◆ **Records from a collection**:
*****

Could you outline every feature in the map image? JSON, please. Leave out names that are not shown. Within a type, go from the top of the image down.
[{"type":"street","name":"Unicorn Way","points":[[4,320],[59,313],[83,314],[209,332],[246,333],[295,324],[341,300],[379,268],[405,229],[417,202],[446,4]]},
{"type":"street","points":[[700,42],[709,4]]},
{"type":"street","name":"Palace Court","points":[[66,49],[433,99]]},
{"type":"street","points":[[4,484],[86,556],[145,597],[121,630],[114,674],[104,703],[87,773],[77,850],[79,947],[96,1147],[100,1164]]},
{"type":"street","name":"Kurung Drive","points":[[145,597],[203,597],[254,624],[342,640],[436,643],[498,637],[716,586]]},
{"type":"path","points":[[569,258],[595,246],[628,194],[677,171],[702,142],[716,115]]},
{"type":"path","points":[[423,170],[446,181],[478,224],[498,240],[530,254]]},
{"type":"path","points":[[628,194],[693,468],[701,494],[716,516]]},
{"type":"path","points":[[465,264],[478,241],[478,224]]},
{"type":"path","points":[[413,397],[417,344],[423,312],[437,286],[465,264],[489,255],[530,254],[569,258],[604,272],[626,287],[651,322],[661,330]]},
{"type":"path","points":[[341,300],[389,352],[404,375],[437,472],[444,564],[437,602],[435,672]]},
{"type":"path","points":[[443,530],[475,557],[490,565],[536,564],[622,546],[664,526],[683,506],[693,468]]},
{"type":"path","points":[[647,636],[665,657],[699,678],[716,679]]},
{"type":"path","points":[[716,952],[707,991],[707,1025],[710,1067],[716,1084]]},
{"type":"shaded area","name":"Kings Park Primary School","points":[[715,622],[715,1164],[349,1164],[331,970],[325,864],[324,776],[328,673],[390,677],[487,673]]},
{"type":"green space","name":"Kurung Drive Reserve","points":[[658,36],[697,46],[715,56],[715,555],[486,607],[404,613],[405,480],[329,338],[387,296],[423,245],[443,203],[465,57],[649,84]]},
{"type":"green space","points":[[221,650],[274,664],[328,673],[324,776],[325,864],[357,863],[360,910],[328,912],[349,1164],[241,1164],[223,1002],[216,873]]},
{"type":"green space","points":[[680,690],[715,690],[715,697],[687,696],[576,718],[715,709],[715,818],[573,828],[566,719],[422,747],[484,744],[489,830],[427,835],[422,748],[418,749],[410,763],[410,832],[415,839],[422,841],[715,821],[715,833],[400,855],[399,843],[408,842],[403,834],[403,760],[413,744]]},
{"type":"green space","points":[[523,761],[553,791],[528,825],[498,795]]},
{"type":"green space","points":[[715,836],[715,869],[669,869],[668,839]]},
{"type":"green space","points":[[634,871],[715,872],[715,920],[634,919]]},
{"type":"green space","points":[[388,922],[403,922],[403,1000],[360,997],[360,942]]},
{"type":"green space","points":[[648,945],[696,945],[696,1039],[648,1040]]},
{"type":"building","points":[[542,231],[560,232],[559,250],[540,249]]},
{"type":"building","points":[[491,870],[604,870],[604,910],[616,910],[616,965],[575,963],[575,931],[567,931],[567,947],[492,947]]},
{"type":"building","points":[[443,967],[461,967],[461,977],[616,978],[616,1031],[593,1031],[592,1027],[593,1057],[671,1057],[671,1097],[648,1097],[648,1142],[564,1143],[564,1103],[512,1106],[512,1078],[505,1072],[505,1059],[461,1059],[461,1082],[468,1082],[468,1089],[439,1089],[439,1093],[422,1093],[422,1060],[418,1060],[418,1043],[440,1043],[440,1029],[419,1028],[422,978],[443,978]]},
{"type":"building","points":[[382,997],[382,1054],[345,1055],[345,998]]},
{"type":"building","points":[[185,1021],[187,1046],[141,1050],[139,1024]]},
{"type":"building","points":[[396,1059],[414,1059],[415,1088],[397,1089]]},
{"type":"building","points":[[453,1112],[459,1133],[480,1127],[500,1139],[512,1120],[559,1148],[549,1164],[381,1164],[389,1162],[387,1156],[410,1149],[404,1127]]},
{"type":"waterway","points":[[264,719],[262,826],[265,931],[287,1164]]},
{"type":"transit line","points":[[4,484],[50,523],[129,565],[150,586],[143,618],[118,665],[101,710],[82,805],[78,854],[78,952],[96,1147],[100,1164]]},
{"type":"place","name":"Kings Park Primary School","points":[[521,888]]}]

*****

◆ **ABOUT THIS TASK**: With "street" as the string to match, show every line of the entries above that has it.

◆ **SOLUTION TO THE PROBLEM**:
[{"type":"street","name":"Unicorn Way","points":[[4,320],[59,313],[83,314],[209,332],[246,333],[295,324],[341,300],[379,268],[405,229],[417,202],[446,4]]},
{"type":"street","points":[[700,42],[709,4]]},
{"type":"street","name":"Palace Court","points":[[66,49],[433,99]]},
{"type":"street","points":[[4,484],[86,556],[145,597],[121,630],[114,674],[104,703],[87,773],[77,850],[79,947],[96,1147],[100,1164]]},
{"type":"street","name":"Kurung Drive","points":[[145,597],[203,597],[254,624],[342,640],[436,643],[498,637],[716,586]]},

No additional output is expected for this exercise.